To conclude, it is well known that service under the Hague Service Convention is a bureaucratic process and usually may take months and years. Under ECSC CPR the validity of the claim is limited and one has to seek extension if the service of the claim form out of jurisdiction on a foreign defendant has not taken place within 12 months of the date of issue10. Even if the extension is granted, the number of extensions that the claimant may apply for is not indefinite. If the foreign defendant is avoiding service and/or no certificate of service has been delivered despite the claimant's reasonable efforts to obtain one, the claimant may seek a judgment from the court under Article 15 of the Hague Service Convention. Although this option may be attractive, there are number of important considerations which the claimant should take into account before concluding that Article 15 is advantageous in his case.

Footnotes

1 The Convention on the Service Abroad of Judicial and Extrajudicial Documents in Civil or Commercial Matters 1965

2 [2019] EWHC 1280 (QB)

3 Certificate of Service would usually be provided by the relevant authority upon successful service of the claim form on a foreign defendant.

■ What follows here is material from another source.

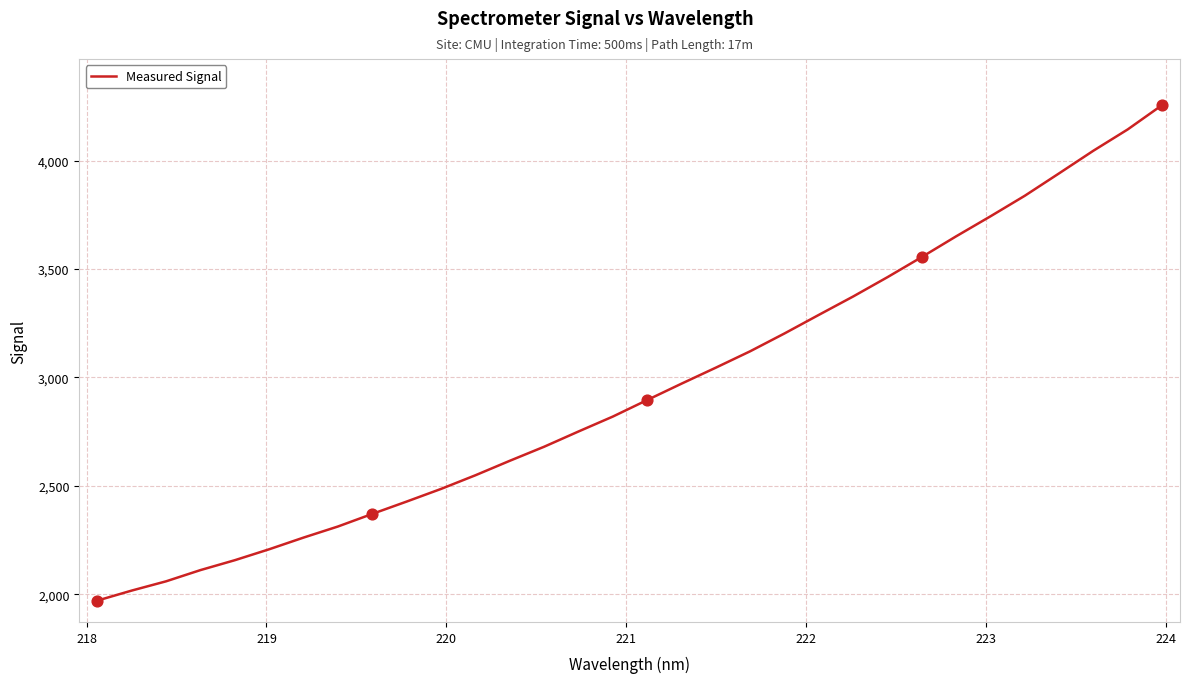

What is the minimum value shown in the chart?

1970.5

4 [2017] EWHC 1706 (Ch), para 71

5 Such reservation was made, for example, by India and Russia.

6 Ibid.

7 ESCS CPR 12.4(a) and 13.2(1)(a) 8 ESCS CPR 15.5(1)(b)

9 BVIHCMAP2016/0047 JSC VTB Bank v Alexander Katunin v Sergey Taruta

10 ESCS CPR 8.12(2)(a) and 8.13

The content of this article is intended to provide a general guide to the subject matter. Specialist advice should be sought about your specific circumstances.